Encore une perle sexiste de traducteur : il est un mot grec qui signifie « irréprochable » mais sans aucune valeur morale, c’est une épithète honorifique très fréquente, accordée aux héros ou aux dieux notamment. Et les traducteurs écrivent donc « irréprochable », sans y mettre de sens moral, comme il se doit, chaque fois que l’épithète est attribuée à un personnage masculin. Mais lorsque Ulysse, parlant de Pénélope, emploie la même épithète, un tel traduit l’épithète par « vertueuse », un autre par « sans tache »… Ma parole, ces mecs, jusqu’à récemment, sont obsédés par la chasteté des femmes ! Et ce ne sont pas des Méditerranéens traditionnels, ni des musulmans, mais bien des hommes de la culture des Lumières. Sans cesse en train de qualifier les femmes de l’Odyssée de chastes quand Homère les dit sensées, ou courageuses, etc., enfin douées de qualités diverses comme les hommes – où j’en suis de ma traduction, au début du Chant 13 (sur 24), je n’ai vu Homère employer l’épithète signifiant chaste que pour la déesse Artémis, en effet fameuse pour son refus des hommes et sa chasteté délibérée. Homère ne juge pas plus la sexualité des femmes que celle des hommes. La chasteté des femmes n’est pas une vertu vantée dans l’Odyssée, qui décrit certes un monde patriarcal, mais d’un autre patriarcat et d’une autre culture que la nôtre, même si la nôtre en découle en grande partie. Je n’ai pas vu précisé que Pénélope était restée chaste en l’absence d’Ulysse. C’est ce qui est sous-entendu, mais enfin il est aussi sous-entendu qu’elle a flirté, acceptant de temps en temps des cadeaux ou faisant des promesses à tel ou tel, voire plus, qui sait ? Ce n’est pas le souci d’Homère, c’est pourquoi il n’est pas plus précis. Elle est la reine, une femme de pouvoir et de responsabilité, elle ne veut pas céder le trône et le domaine qui doivent revenir à son fils sinon à Ulysse, voilà l’essentiel.

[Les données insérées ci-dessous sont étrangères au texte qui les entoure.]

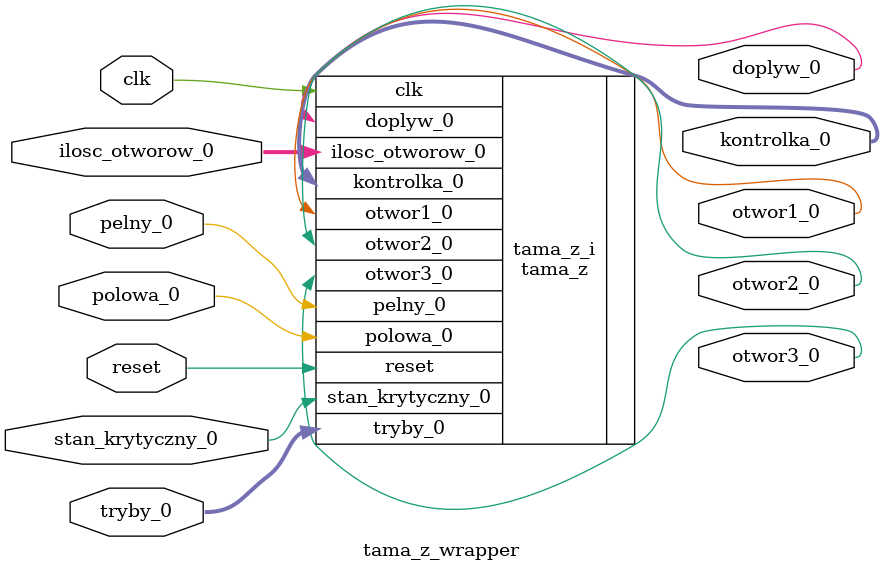
<source format=v>
`timescale 1 ps / 1 ps

module tama_z_wrapper
   (clk,
    doplyw_0,
    ilosc_otworow_0,
    kontrolka_0,
    otwor1_0,
    otwor2_0,
    otwor3_0,
    pelny_0,
    polowa_0,
    reset,
    stan_krytyczny_0,
    tryby_0);
  input clk;
  output doplyw_0;
  input [1:0]ilosc_otworow_0;
  output [2:0]kontrolka_0;
  output otwor1_0;
  output otwor2_0;
  output otwor3_0;
  input pelny_0;
  input polowa_0;
  input reset;
  input stan_krytyczny_0;
  input [1:0]tryby_0;

  wire clk;
  wire doplyw_0;
  wire [1:0]ilosc_otworow_0;
  wire [2:0]kontrolka_0;
  wire otwor1_0;
  wire otwor2_0;
  wire otwor3_0;
  wire pelny_0;
  wire polowa_0;
  wire reset;
  wire stan_krytyczny_0;
  wire [1:0]tryby_0;

  tama_z tama_z_i
       (.clk(clk),
        .doplyw_0(doplyw_0),
        .ilosc_otworow_0(ilosc_otworow_0),
        .kontrolka_0(kontrolka_0),
        .otwor1_0(otwor1_0),
        .otwor2_0(otwor2_0),
        .otwor3_0(otwor3_0),
        .pelny_0(pelny_0),
        .polowa_0(polowa_0),
        .reset(reset),
        .stan_krytyczny_0(stan_krytyczny_0),
        .tryby_0(tryby_0));
endmodule

</source>
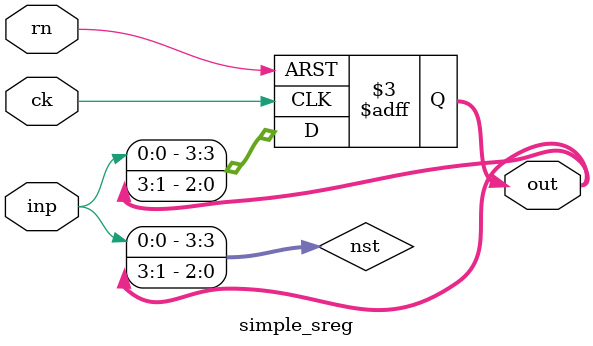
<source format=v>
module simple_sreg ( inp , out , ck , rn ) ;

parameter N = 4;

input inp, ck, rn ;
output [N-1:0] out ;
reg [N-1:0] out ;
wire [N-1:0] nst ;

// her zaman girdiyi kütüðün msbitini (sol) bir bit kaydýr
assign nst = { inp , out[N-1:1] } ; // {} = concatenation
// hafýzayý tanýmla (sonraki durum ile þimdiki durum arasýndaki iletiþim)

always @ ( posedge ck or negedge rn )
if ( !rn ) out <= 0 ;
else out <= nst ;

endmodule


</source>
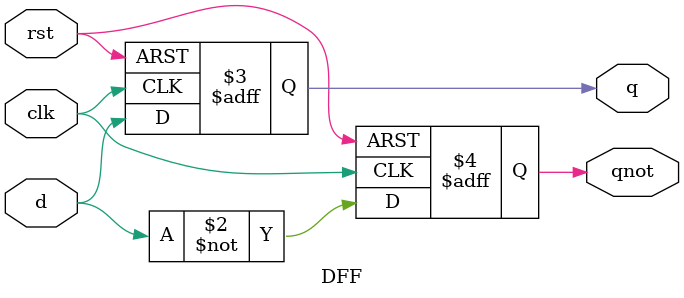
<source format=v>
`timescale 1ns / 1ps
module DFF (
    input clk,
    input rst,
    input d,
    output reg q,
    output reg qnot
);
    always @(posedge clk or posedge rst) begin
        if (rst) begin
            q <= 1'b0;
            qnot <= 1'b0;
        end
        else begin
            q <= d;
            qnot <= ~d;
        end
    end
endmodule


</source>
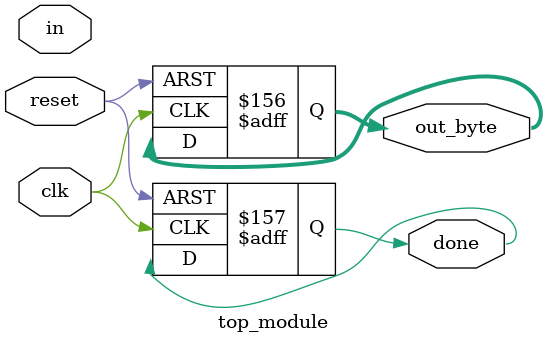
<source format=sv>
module top_module (
    input clk,
    input in,
    input reset,
    output reg [7:0] out_byte,
    output reg done
);

reg [3:0] state;

parameter IDLE = 2'd0;
parameter START = 2'd1;
parameter DATA = 2'd2;
parameter STOP = 2'd3;

reg [2:0] count;
reg start_bit_detected;
reg [7:0] data_bits;

always @(posedge clk or posedge reset) begin
    if (reset) begin
        state <= IDLE;
        count <= 3'd0;
        start_bit_detected <= 1'b0;
        data_bits <= 8'd0;
        out_byte <= 8'd0;
        done <= 1'b0;
    end else begin
        case (state)
            IDLE: begin
                if (in) begin
                    state <= START;
                    start_bit_detected <= 1'b1;
                    count <= 3'd0;
                    data_bits <= 8'd0;
                end else begin
                    state <= IDLE;
                end
            end
            
            START: begin
                if (start_bit_detected && !in) begin
                    state <= DATA;
                end else if (start_bit_detected && in) begin
                    state <= START;
                end else begin
                    state <= IDLE;
                end
            end
            
            DATA: begin
                if (count < 8) begin
                    data_bits[count] <= in;
                    count <= count + 1;
                    state <= DATA;
                end else begin
                    state <= STOP;
                end
            end
            
            STOP: begin
                if (count < 8) begin
                    state <= STOP;
                end else if (count == 8 && in) begin
                    state <= IDLE;
                    done <= 1'b1;
                    out_byte <= data_bits;
                end else begin
                    state <= IDLE;
                end
            end
        endcase
    end
end

endmodule

</source>
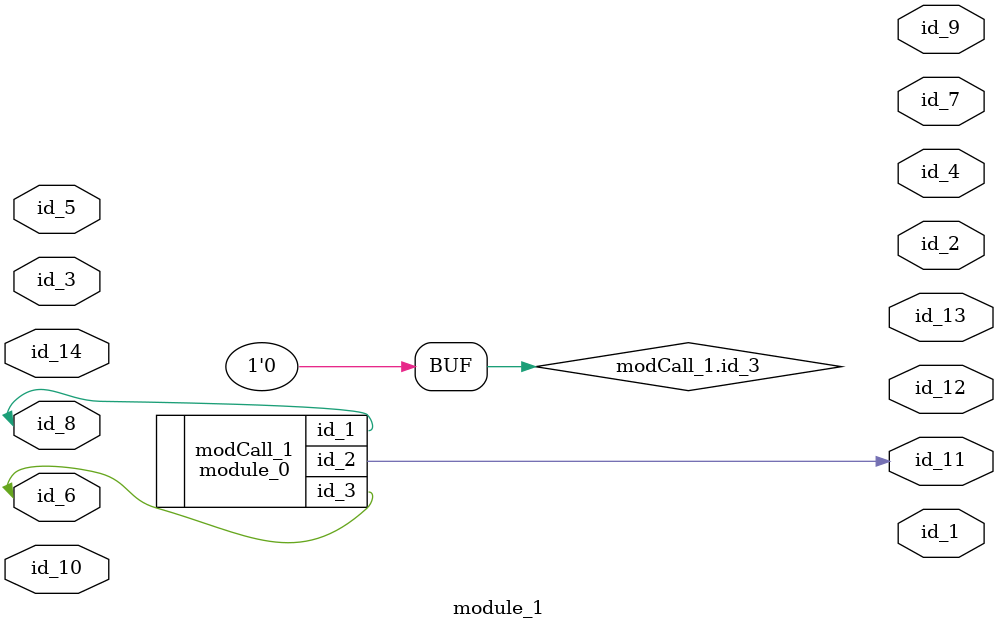
<source format=v>
module module_0 (
    id_1,
    id_2,
    id_3
);
  inout wire id_3;
  output wire id_2;
  inout wire id_1;
  integer id_4;
  always @(posedge id_3 or posedge 1'h0) #1;
endmodule
module module_1 (
    id_1,
    id_2,
    id_3,
    id_4,
    id_5,
    id_6,
    id_7,
    id_8,
    id_9,
    id_10,
    id_11,
    id_12,
    id_13,
    id_14
);
  inout wire id_14;
  output wire id_13;
  output wire id_12;
  output wire id_11;
  input wire id_10;
  output wire id_9;
  inout wire id_8;
  output wire id_7;
  inout wire id_6;
  inout wire id_5;
  output wire id_4;
  inout wire id_3;
  output wire id_2;
  output wire id_1;
  assign id_3[1] = id_5;
  module_0 modCall_1 (
      id_8,
      id_11,
      id_6
  );
  assign modCall_1.id_3 = 0;
endmodule

</source>
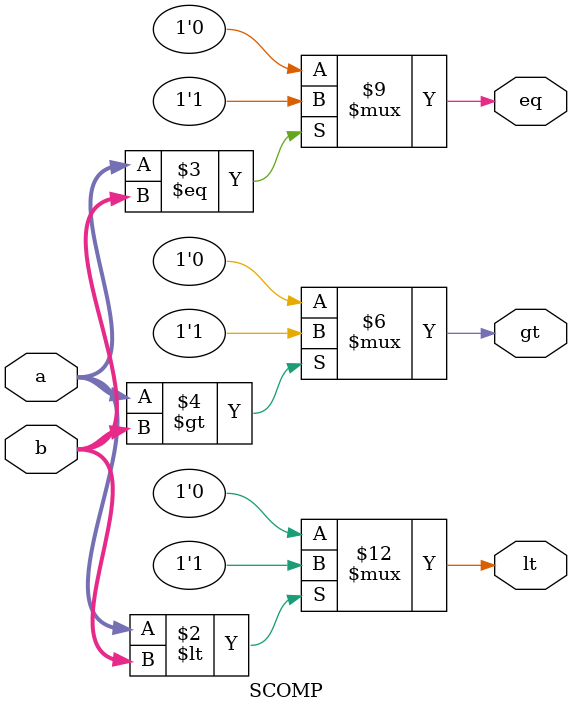
<source format=v>
`timescale 1ns / 1ps



module SCOMP #(parameter DATAWIDTH = 2) (a,b,gt,lt,eq);
input wire signed [DATAWIDTH-1:0] a,b;
output reg signed gt,lt,eq;

always @(*) begin
    if(a < b) lt <= 1;
    else lt <= 0;
    if (a == b) eq <= 1;
    else eq <= 0;
    if (a > b) gt <= 1;
    else gt <= 0;
end

endmodule
</source>
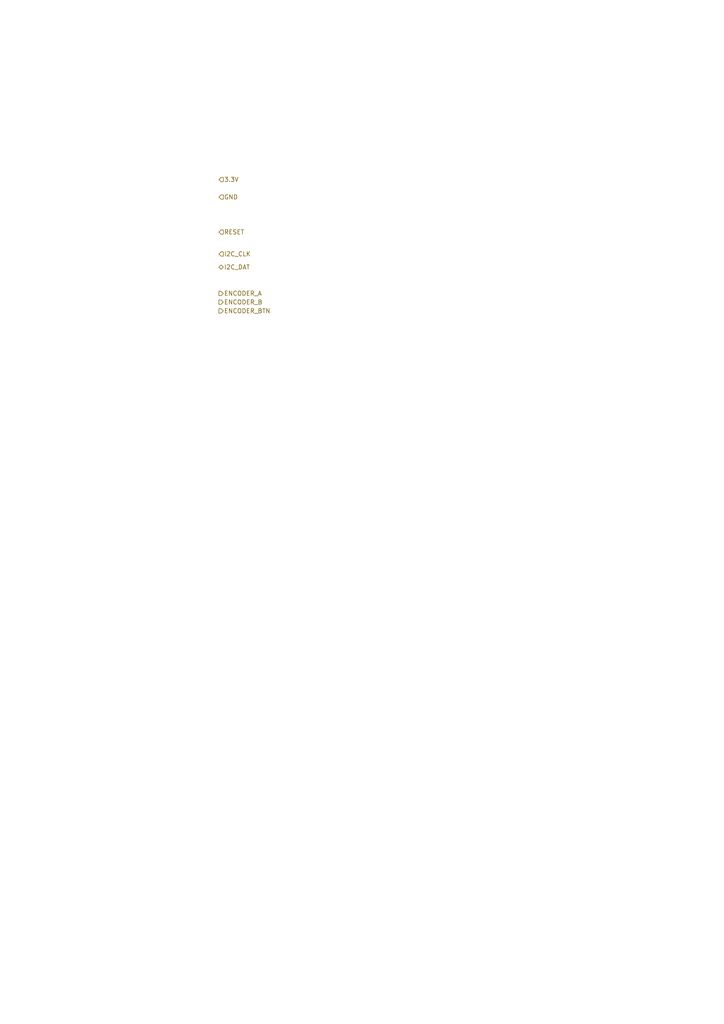
<source format=kicad_sch>
(kicad_sch (version 20210621) (generator eeschema)

  (uuid 7e5b6708-f30a-465e-930b-29c6b17f4da7)

  (paper "A4" portrait)

  


  (hierarchical_label "3.3V" (shape input) (at 63.5 52.07 0)
    (effects (font (size 1.27 1.27)) (justify left))
    (uuid 5e6003cc-c482-431f-970b-42e4bef9567a)
  )
  (hierarchical_label "GND" (shape input) (at 63.5 57.15 0)
    (effects (font (size 1.27 1.27)) (justify left))
    (uuid ffe6ab84-05e1-468e-918e-615305c57d78)
  )
  (hierarchical_label "RESET" (shape input) (at 63.5 67.31 0)
    (effects (font (size 1.27 1.27)) (justify left))
    (uuid 6da4d60e-fd7c-4afa-8601-3c6c426e84e6)
  )
  (hierarchical_label "I2C_CLK" (shape input) (at 63.5 73.66 0)
    (effects (font (size 1.27 1.27)) (justify left))
    (uuid c776fd44-cd6c-443d-8f25-715f12543b76)
  )
  (hierarchical_label "I2C_DAT" (shape bidirectional) (at 63.5 77.47 0)
    (effects (font (size 1.27 1.27)) (justify left))
    (uuid 35f3309b-7ba2-41cc-b2c8-3c767714ea44)
  )
  (hierarchical_label "ENCODER_A" (shape output) (at 63.5 85.09 0)
    (effects (font (size 1.27 1.27)) (justify left))
    (uuid 35b0c4cc-c247-4e1a-9532-57b16a0ac866)
  )
  (hierarchical_label "ENCODER_B" (shape output) (at 63.5 87.63 0)
    (effects (font (size 1.27 1.27)) (justify left))
    (uuid e5607a1b-7e23-4396-84bb-9c66899d9f07)
  )
  (hierarchical_label "ENCODER_BTN" (shape output) (at 63.5 90.17 0)
    (effects (font (size 1.27 1.27)) (justify left))
    (uuid 56c9fe49-95ef-4d7b-a15d-2260de73932e)
  )
)

</source>
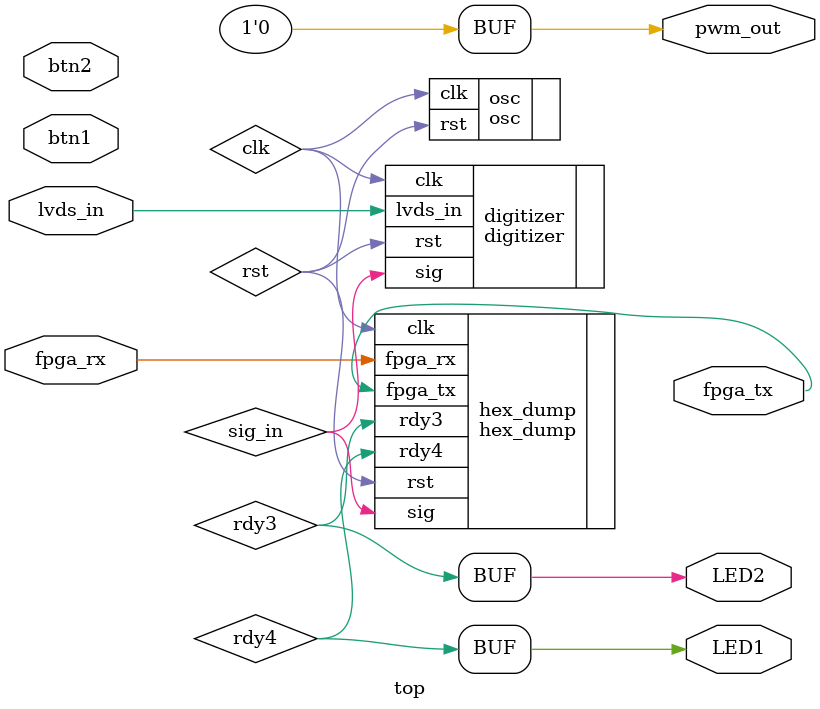
<source format=v>
module top(
    output LED1, LED2, fpga_tx, pwm_out,
    input btn1, btn2, lvds_in, fpga_rx
);

    wire clk;
    wire rst;
    osc osc(.clk(clk), .rst(rst));

    wire sig_in;
	digitizer digitizer(.clk(clk), .rst(rst), .lvds_in(lvds_in), .sig(sig_in));

    wire rdy3, rdy4;
    hex_dump hex_dump(.clk(clk), .rst(rst), .fpga_tx(fpga_tx), .sig(sig_in), .fpga_rx(fpga_rx), .rdy3(rdy3), .rdy4(rdy4));

    reg [32:0] ctr;
    always@(posedge clk)
    begin
      ctr <= ctr + 1;
    end

    assign LED2 = rdy3;
    assign LED1 = rdy4;

    assign pwm_out = 0;

endmodule

</source>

Le fait est que tous les traducteurs d’Homère dans nos contrées chrétiennes l’ont traduit à partir de leur culture chrétienne, de leur regard chrétien – même s’ils étaient athées, l’athéisme étant une des multiples formes du christianisme. C’est pourquoi nous n’avons pas encore lu vraiment Homère. Il est vrai que c’est un effort de déculturation colossal que de s’extraire de sa culture, du regard biaisé de sa culture, pour en contempler une autre, surtout si elle est éloignée dans le temps, sans représentants vivants. C’est un effort de nature scientifique, l’effort vers lequel tendent les scientifiques, l’effort du regard le moins subjectif possible. Mais c’est cela, l’arrachement à la prison culturelle. À l’heure où nous parlons tant de culture et d’identité, prendre et faire prendre conscience que la culture et l’identité libèrent autant par l’effort de s’en extraire que par l’effort de les trouver, et jamais uniquement par l’un ou l’autre effort.